The Rocky Linux team ultimately decided that they needed a messaging and collaboration solution that delivered a modern feature set and could connect with standard IRC and maintain an IRC presence. They chose Mattermost due to its rich feature set and Matterbridge, which connects Mattermost to other messaging platforms, including IRC.

“We liked the fact that we could host Mattermost on our own infrastructure, granting us sovereignty over our data and the flexibility to architect our infrastructure how we see fit,” says Pisaniello. The Rocky Linux team currently runs Mattermost on a multi-node, high-availability configuration.

“LDAP integration was another must-have since we provide Rocky Account Services for identity management across various platforms,” adds Pisaniello.

Additionally, the customization functionality made Mattermost feel more in tune with the Rocky Linux brand by providing an easy mechanism for tailoring the login page.

An Extensible Platform Built by an Engaged Community

On top of scalability concerns, the Rocky Linux team felt that using a proprietary solution went against the project’s underlying philosophy and commitment to openness and transparency.

“We’re working on something that is open source and community-driven. Using a proprietary platform doesn’t fit with the goals and visions that we have for the project,” Pisaniello continues.

Mattermost’s extensibility and flexible integrations with a core set of third-party developer tools were crucial for Rocky Linux.

“Anybody in our community can develop their own plugins to use with Mattermost—either those that are specific to our project or those that can be reused by other projects as well,” Pisaniello explains, adding that Rocky Linux has plans to put out tooling of its own. “Being able to open support tickets just like anybody else can, speak with developers, look at GitHub issues—it’s great.”

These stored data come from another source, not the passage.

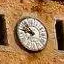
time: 10:47
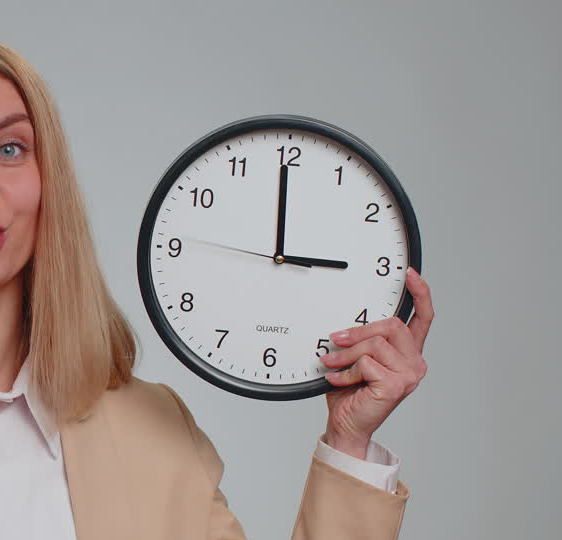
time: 2:59
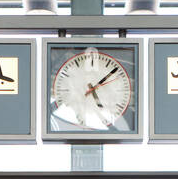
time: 5:08
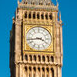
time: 3:43
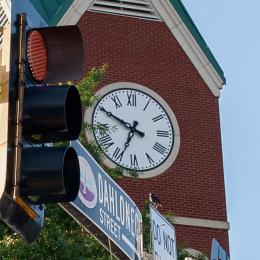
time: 6:49
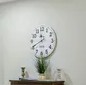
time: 11:40
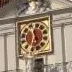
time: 11:32
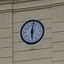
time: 6:01
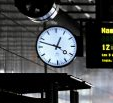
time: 12:47
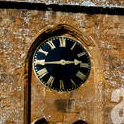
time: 2:44
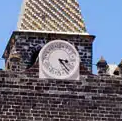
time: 3:23
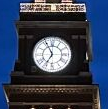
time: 6:55
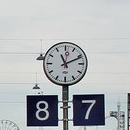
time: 11:11
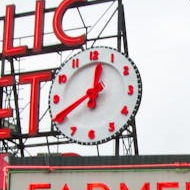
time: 12:40
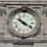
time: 10:20
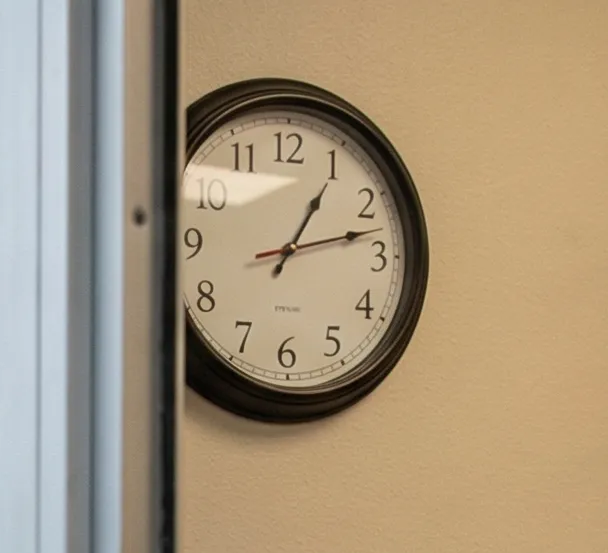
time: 1:12
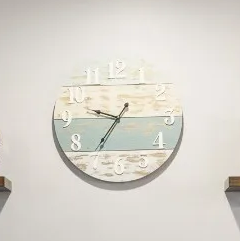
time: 9:35
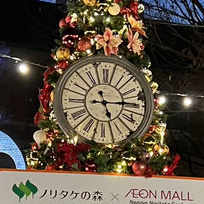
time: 5:14
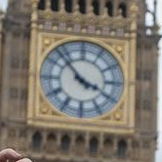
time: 3:52
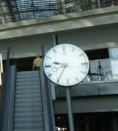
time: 9:35
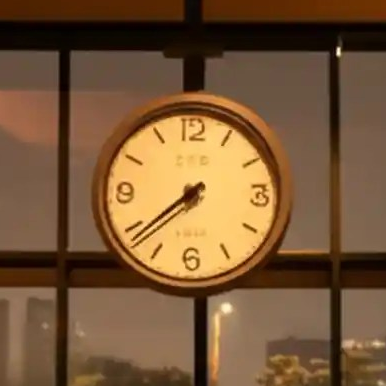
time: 7:38
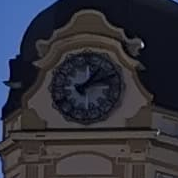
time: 1:11
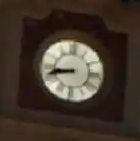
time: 8:42
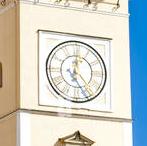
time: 12:24
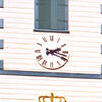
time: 2:18
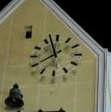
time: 7:57
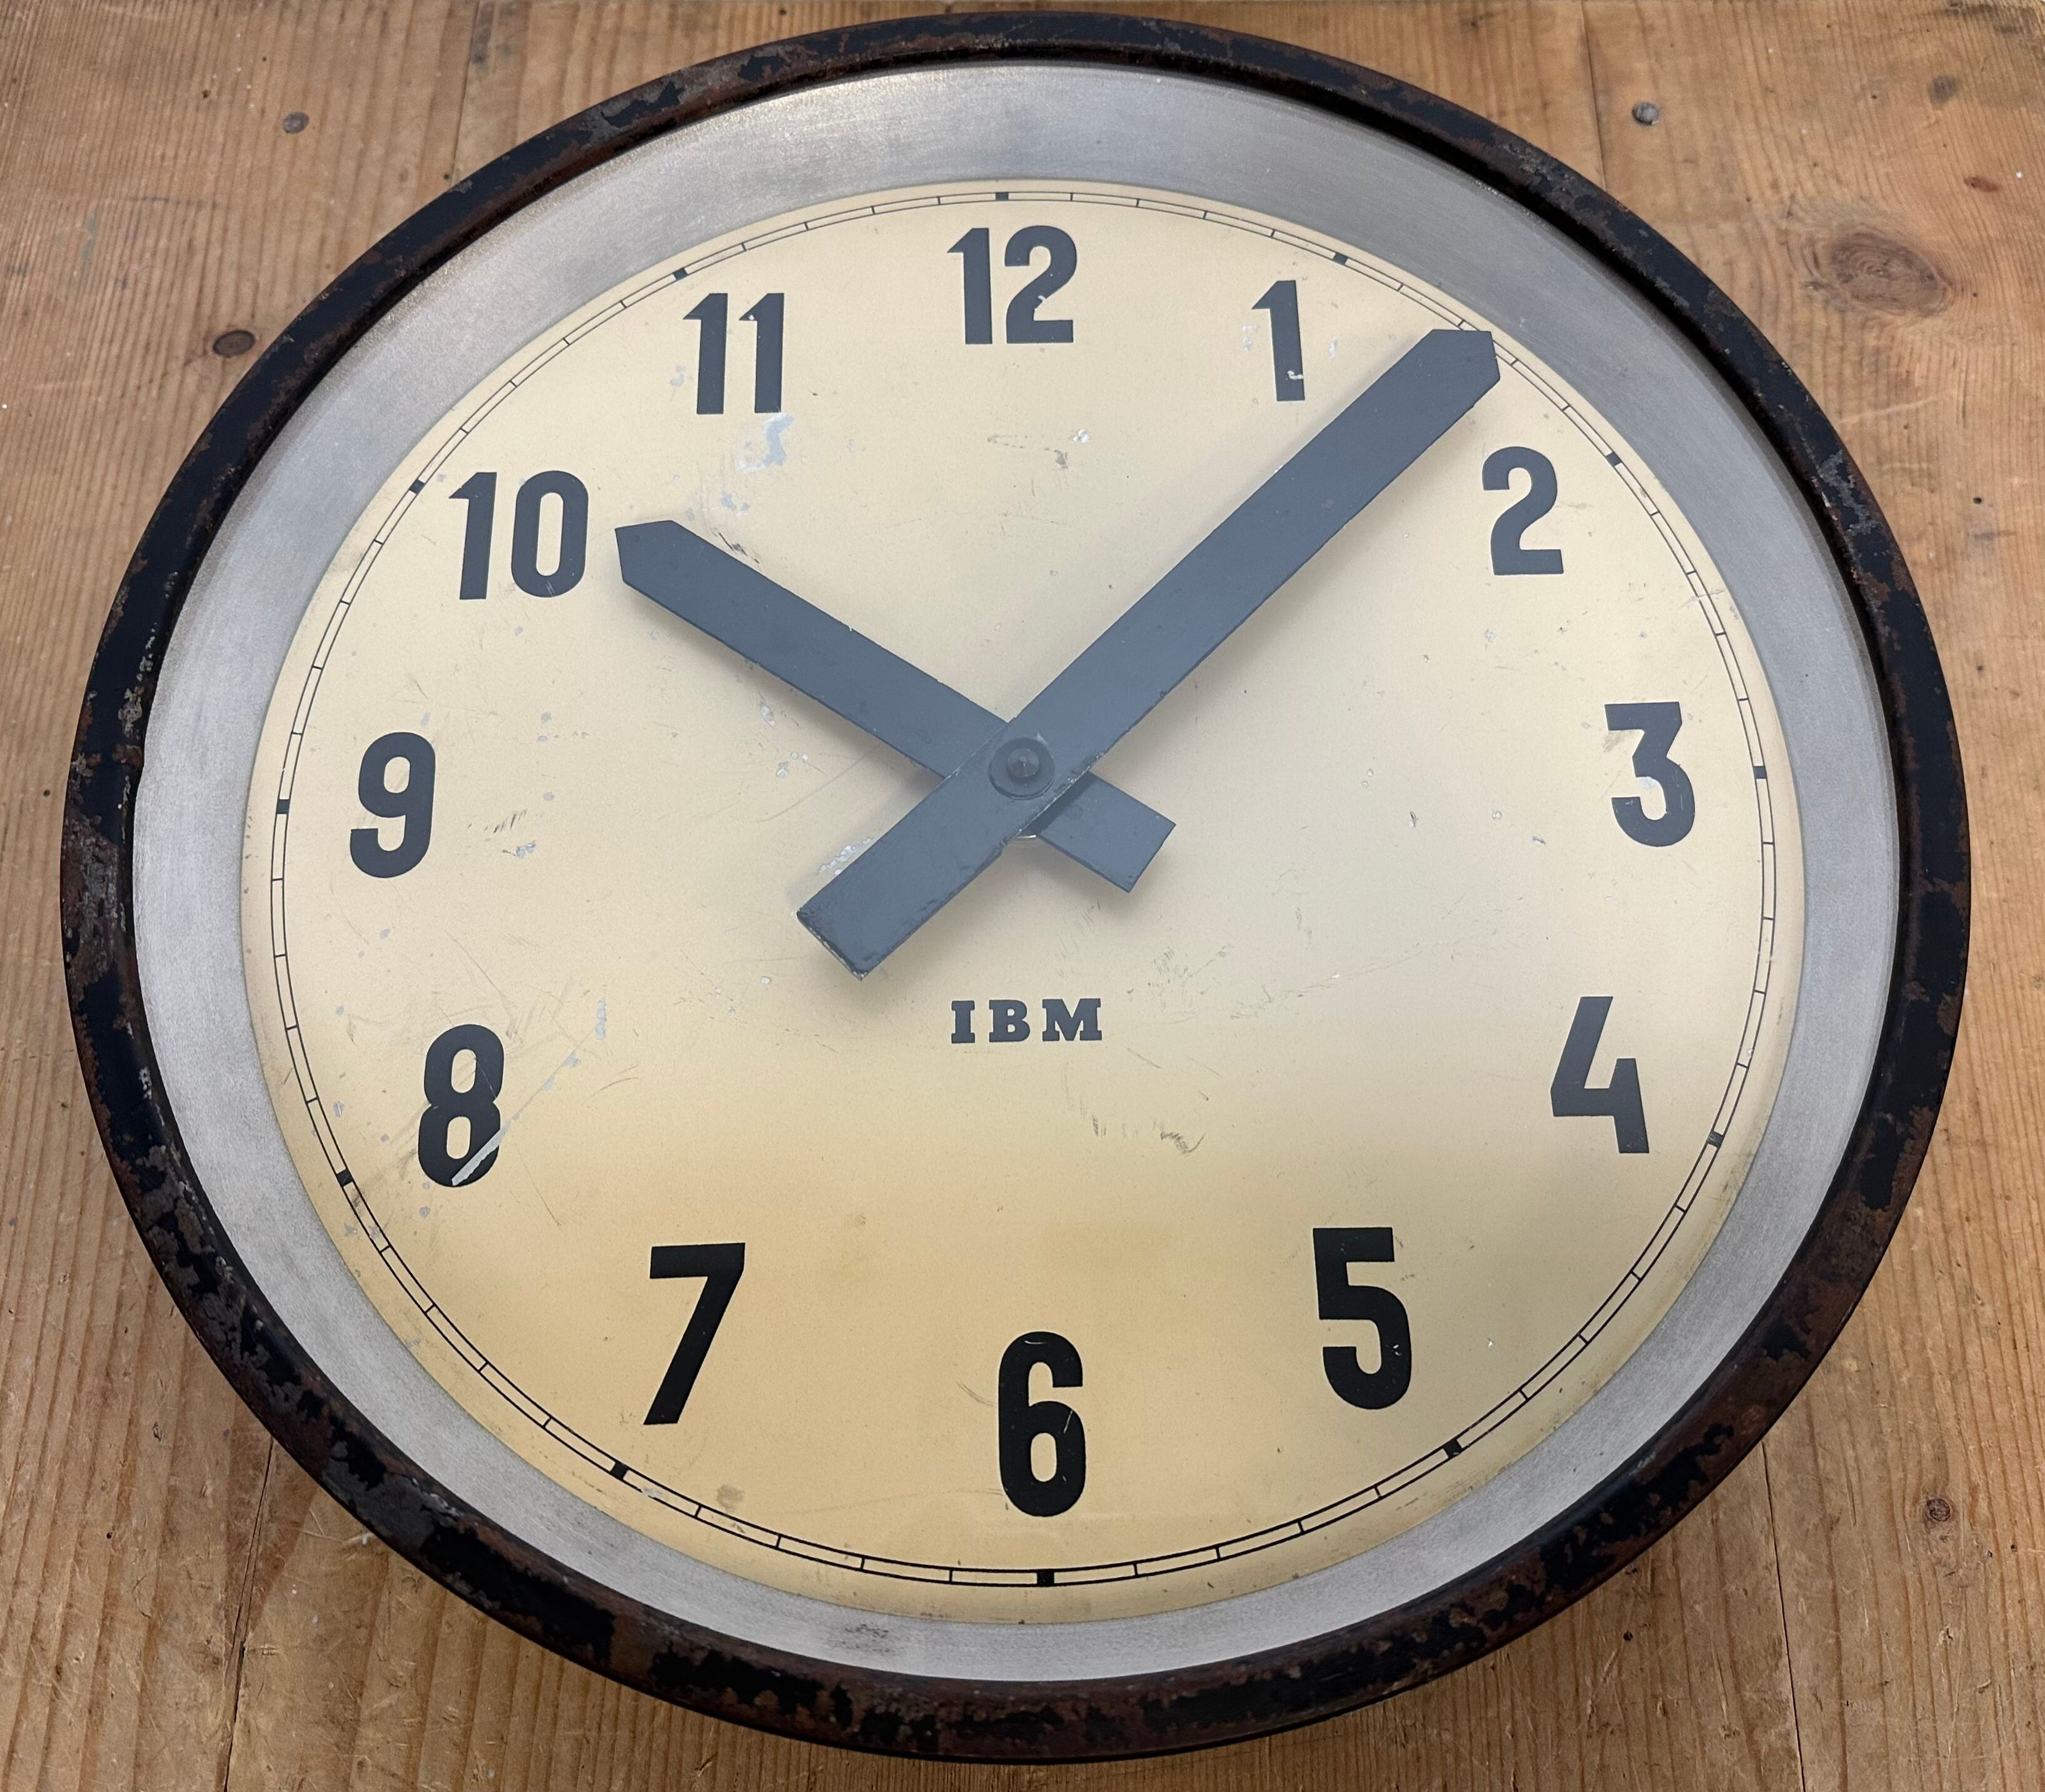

To date, Matterbridge is the project’s most-used plugin.

“It’s helped extend our reach,” Pisaniello says. “People prefer other platforms, and we wanted to be able to include all the platforms we possibly could to have everyone communicate in one place.”

Additionally, the Rocky Linux team has been early adopters of Boards, the open source alternative to project and task management solutions that helps teams achieve milestones using a familiar kanban board structure.

“We are watching development closely,” Pisaniello continues. “The team has enjoyed this new tool and feel it can help with alignment across our different processes and projects.”

Looking ahead, Rocky Linux also plans to customize the Welcome Bot plugin to optimize the new user onboarding process.

A Centralized Community Hub with Thousands of Users

Ahead of Rocky Linux’s first release, their Mattermost instance had 5,300 users, and that number was growing steadily. “It’s been our main community hub for collaboration,” Pisaniello says.